§ EXERCISE INPUT:
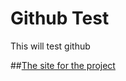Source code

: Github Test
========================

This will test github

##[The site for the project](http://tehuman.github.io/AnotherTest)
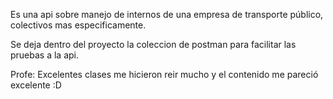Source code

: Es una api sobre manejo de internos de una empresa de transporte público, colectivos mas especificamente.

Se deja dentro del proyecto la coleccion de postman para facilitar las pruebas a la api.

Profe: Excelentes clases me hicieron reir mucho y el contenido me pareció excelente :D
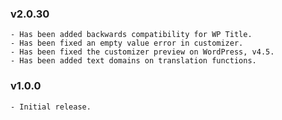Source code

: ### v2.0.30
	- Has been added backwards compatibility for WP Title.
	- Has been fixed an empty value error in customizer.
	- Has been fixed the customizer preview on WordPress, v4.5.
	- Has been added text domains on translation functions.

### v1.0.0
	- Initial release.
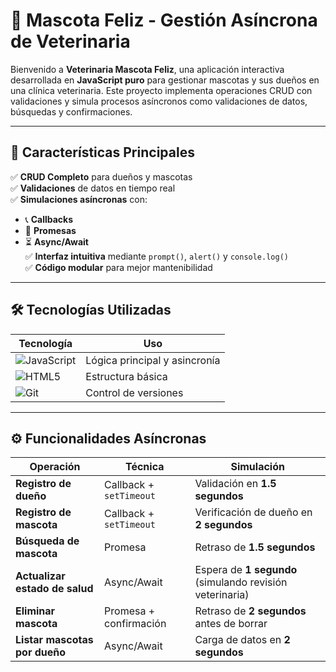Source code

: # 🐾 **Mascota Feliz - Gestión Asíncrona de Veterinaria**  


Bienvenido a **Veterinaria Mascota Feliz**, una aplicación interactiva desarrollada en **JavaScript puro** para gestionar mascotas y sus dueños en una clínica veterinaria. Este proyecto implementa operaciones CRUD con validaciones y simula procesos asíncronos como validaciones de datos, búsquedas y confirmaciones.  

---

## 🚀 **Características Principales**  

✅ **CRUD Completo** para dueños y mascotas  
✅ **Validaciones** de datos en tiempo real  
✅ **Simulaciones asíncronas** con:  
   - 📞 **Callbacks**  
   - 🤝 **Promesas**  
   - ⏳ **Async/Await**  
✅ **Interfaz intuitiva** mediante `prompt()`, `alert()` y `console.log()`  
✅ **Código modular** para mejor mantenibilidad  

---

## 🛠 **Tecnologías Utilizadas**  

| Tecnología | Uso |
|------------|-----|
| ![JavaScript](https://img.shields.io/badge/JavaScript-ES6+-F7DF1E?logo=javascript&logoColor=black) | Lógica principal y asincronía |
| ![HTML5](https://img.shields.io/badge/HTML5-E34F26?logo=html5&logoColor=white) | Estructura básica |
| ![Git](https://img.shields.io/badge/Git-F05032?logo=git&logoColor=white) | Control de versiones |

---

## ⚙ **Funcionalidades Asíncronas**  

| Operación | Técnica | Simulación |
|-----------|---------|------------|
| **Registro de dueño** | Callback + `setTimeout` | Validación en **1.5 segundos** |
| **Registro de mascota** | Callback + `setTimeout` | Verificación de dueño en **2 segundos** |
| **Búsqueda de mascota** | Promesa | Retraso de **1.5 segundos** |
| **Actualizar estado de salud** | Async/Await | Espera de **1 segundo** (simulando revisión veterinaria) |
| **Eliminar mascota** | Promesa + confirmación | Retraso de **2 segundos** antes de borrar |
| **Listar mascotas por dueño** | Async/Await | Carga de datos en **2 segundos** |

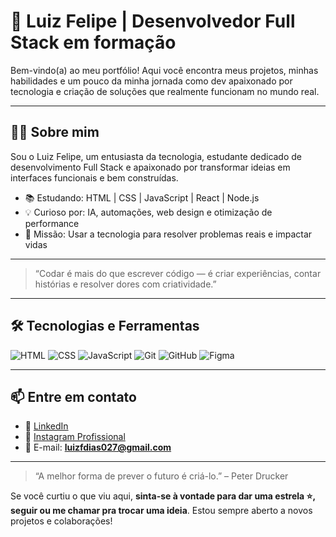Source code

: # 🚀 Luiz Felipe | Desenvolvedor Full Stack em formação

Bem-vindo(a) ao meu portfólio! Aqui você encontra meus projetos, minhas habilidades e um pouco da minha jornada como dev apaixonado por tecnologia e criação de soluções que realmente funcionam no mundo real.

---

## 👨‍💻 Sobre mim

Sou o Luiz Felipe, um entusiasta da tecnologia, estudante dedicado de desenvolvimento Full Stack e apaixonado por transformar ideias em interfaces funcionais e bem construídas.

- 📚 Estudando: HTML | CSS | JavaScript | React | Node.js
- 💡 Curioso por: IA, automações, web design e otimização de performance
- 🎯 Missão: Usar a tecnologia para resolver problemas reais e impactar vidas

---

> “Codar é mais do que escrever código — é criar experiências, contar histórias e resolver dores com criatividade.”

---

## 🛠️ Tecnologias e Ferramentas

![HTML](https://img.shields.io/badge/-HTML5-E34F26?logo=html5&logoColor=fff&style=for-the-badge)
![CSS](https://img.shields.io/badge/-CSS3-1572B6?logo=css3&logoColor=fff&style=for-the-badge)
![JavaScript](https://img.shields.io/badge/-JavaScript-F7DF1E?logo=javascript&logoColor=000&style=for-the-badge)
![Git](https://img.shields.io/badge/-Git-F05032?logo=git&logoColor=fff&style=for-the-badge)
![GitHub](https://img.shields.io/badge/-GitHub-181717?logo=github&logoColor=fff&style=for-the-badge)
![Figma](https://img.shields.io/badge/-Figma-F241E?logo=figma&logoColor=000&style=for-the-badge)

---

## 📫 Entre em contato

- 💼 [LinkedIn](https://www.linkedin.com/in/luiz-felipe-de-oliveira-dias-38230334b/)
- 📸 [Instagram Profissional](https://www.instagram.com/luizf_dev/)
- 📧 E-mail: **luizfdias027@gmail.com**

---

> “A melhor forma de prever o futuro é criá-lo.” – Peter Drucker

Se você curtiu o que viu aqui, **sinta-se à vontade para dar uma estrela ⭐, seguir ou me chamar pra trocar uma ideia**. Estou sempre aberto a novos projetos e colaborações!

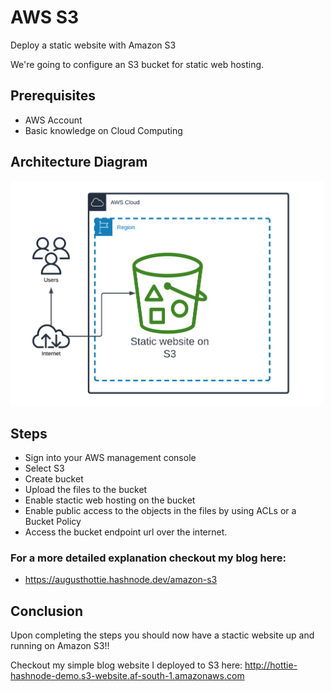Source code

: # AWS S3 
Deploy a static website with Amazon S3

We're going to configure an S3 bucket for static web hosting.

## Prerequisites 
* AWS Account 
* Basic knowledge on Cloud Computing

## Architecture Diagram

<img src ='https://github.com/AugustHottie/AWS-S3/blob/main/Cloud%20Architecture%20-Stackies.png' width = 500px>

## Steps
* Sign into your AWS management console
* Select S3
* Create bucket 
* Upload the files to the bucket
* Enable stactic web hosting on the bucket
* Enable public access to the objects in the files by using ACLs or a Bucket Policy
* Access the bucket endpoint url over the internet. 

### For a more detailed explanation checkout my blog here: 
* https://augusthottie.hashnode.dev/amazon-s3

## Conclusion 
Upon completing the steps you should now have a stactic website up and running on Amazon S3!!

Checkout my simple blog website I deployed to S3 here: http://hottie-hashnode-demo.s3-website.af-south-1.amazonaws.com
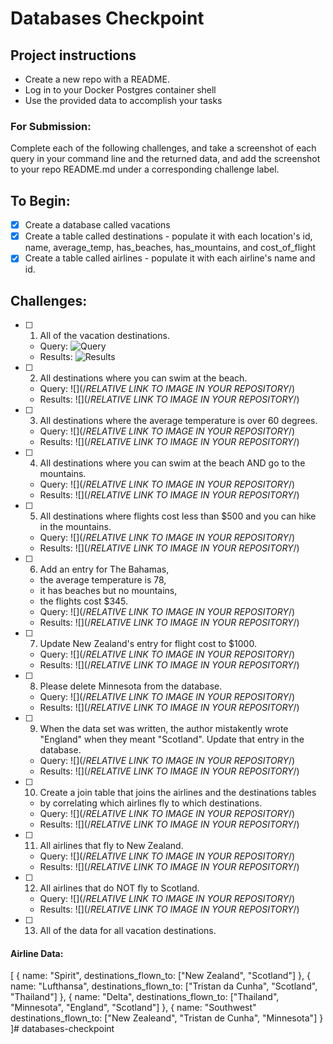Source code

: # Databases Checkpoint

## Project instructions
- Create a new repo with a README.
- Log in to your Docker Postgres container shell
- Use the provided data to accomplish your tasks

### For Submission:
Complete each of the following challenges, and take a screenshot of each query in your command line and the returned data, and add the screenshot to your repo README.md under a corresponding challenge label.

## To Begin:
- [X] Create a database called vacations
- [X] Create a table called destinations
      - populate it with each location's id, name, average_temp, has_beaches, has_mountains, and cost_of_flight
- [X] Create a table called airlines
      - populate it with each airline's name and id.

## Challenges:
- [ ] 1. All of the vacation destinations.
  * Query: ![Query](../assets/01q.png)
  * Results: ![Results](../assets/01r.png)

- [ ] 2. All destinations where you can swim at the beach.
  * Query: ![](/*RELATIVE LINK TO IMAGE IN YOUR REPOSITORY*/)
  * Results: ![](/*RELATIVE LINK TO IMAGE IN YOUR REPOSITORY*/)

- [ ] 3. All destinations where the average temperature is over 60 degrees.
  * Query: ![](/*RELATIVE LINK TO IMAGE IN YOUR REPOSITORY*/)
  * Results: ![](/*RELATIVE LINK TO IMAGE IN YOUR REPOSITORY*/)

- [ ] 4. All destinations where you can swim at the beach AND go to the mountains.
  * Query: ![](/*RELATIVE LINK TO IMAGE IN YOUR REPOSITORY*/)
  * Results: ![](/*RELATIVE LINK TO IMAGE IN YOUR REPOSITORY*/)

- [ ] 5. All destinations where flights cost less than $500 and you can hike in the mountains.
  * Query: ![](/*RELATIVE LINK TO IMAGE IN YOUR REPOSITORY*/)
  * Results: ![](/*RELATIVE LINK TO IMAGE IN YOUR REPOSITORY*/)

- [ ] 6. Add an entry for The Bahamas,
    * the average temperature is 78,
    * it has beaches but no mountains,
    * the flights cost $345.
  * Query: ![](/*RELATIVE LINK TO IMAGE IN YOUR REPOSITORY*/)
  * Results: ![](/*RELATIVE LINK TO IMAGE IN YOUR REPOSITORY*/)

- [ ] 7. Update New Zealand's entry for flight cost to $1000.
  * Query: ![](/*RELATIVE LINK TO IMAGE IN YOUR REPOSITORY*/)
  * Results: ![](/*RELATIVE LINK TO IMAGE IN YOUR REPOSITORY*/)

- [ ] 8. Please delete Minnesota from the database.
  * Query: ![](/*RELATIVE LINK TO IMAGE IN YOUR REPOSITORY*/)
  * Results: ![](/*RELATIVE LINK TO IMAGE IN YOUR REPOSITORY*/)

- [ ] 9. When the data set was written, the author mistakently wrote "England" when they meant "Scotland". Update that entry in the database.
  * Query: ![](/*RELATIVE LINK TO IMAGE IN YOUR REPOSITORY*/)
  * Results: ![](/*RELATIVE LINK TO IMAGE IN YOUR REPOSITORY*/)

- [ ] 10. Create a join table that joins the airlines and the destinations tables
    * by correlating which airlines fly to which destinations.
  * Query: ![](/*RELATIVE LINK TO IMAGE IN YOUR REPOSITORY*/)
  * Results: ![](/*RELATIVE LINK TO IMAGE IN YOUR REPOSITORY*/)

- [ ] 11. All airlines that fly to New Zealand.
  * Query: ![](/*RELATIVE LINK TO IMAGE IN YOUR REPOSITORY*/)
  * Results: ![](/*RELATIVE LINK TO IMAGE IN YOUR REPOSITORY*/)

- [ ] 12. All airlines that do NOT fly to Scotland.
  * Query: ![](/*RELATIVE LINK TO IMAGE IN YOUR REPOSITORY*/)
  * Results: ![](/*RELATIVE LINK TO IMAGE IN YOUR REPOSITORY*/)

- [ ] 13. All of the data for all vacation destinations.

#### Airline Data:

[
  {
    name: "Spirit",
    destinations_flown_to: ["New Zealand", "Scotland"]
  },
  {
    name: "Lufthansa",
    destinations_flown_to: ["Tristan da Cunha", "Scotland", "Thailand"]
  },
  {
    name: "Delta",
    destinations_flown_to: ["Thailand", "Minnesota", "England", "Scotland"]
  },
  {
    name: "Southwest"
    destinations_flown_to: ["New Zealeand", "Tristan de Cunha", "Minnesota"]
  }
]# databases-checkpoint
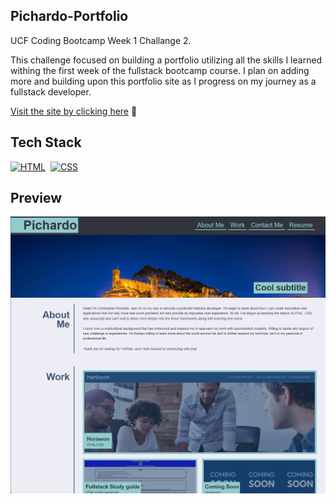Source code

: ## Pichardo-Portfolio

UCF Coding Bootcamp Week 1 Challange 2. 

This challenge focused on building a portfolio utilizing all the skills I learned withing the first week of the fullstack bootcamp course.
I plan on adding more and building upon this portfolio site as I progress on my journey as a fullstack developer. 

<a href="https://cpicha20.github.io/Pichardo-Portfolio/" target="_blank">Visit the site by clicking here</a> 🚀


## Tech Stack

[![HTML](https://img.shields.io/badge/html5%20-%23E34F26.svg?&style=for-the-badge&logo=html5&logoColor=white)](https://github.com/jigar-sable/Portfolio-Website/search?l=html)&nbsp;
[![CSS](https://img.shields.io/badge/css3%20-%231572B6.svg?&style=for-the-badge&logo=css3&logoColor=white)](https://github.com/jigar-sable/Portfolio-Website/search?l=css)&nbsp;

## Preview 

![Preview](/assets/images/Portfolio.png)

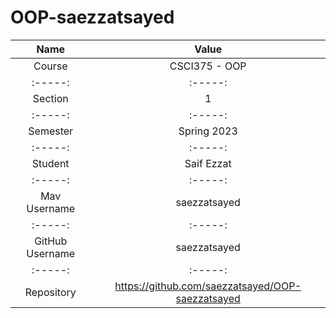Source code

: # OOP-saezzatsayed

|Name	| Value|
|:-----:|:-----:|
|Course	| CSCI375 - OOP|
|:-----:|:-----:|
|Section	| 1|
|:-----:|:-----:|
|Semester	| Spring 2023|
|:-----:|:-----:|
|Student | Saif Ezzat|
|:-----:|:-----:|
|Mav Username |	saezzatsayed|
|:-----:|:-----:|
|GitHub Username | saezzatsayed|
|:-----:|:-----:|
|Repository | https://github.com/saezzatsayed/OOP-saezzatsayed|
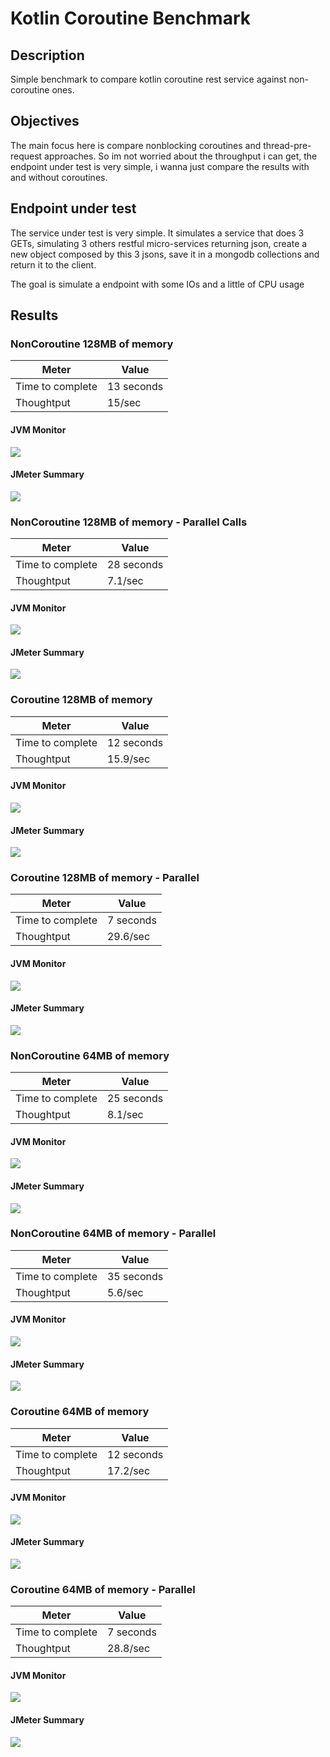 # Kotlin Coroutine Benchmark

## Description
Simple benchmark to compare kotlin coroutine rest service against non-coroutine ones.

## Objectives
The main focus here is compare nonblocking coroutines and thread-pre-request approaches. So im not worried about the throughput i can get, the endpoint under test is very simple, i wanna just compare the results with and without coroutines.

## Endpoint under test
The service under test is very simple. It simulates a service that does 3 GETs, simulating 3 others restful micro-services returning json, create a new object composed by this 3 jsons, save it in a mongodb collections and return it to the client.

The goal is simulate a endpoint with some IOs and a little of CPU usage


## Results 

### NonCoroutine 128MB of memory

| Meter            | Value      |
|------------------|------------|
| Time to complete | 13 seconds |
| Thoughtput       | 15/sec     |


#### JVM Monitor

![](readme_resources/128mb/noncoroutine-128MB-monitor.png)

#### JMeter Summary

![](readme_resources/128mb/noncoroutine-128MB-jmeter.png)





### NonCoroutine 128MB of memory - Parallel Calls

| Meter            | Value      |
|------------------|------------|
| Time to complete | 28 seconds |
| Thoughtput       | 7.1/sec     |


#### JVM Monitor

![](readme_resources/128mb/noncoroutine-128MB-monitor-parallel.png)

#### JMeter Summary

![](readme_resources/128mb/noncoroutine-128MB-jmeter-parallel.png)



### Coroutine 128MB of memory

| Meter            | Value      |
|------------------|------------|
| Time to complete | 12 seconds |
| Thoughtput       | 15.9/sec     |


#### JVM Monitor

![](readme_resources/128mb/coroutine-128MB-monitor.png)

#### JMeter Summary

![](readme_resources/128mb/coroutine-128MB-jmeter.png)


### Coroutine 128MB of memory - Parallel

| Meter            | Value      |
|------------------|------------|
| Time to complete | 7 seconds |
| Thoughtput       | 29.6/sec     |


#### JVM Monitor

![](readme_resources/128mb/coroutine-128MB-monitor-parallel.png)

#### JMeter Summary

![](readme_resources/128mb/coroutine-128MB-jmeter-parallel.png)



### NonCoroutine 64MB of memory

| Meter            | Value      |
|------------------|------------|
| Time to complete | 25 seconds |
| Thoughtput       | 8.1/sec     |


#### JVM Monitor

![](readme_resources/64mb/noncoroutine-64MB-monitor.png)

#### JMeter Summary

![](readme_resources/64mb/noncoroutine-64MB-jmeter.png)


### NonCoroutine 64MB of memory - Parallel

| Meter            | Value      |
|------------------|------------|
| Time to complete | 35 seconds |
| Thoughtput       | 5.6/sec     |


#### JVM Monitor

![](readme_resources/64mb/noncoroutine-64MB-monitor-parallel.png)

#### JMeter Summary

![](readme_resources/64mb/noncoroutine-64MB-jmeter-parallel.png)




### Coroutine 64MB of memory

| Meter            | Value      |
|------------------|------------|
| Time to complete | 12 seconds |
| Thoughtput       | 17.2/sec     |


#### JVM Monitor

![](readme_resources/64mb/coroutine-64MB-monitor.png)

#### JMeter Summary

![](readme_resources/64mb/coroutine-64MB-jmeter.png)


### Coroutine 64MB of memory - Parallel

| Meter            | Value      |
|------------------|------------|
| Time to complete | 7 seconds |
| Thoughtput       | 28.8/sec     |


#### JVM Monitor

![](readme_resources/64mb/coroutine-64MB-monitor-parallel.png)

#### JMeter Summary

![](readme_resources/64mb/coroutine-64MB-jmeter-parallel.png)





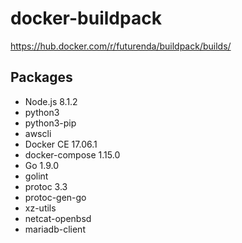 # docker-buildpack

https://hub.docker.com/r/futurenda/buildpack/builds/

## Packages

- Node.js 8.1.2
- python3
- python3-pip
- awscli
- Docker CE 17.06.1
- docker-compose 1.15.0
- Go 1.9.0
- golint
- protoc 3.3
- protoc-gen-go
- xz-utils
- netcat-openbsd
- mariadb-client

§ EXERCISE:
Copy exactly the lines running from the beginning of the listing through the line that has "- Has been fixed an". Drop the pictures.

§ TASK ANSWER:
Source code

: Github Test
========================

This will test github

##[The site for the project](http://tehuman.github.io/AnotherTest)
Source code

: Es una api sobre manejo de internos de una empresa de transporte público, colectivos mas especificamente.

Se deja dentro del proyecto la coleccion de postman para facilitar las pruebas a la api.

Profe: Excelentes clases me hicieron reir mucho y el contenido me pareció excelente :D
Source code

: ### v2.0.30
	- Has been added backwards compatibility for WP Title.
	- Has been fixed an empty value error in customizer.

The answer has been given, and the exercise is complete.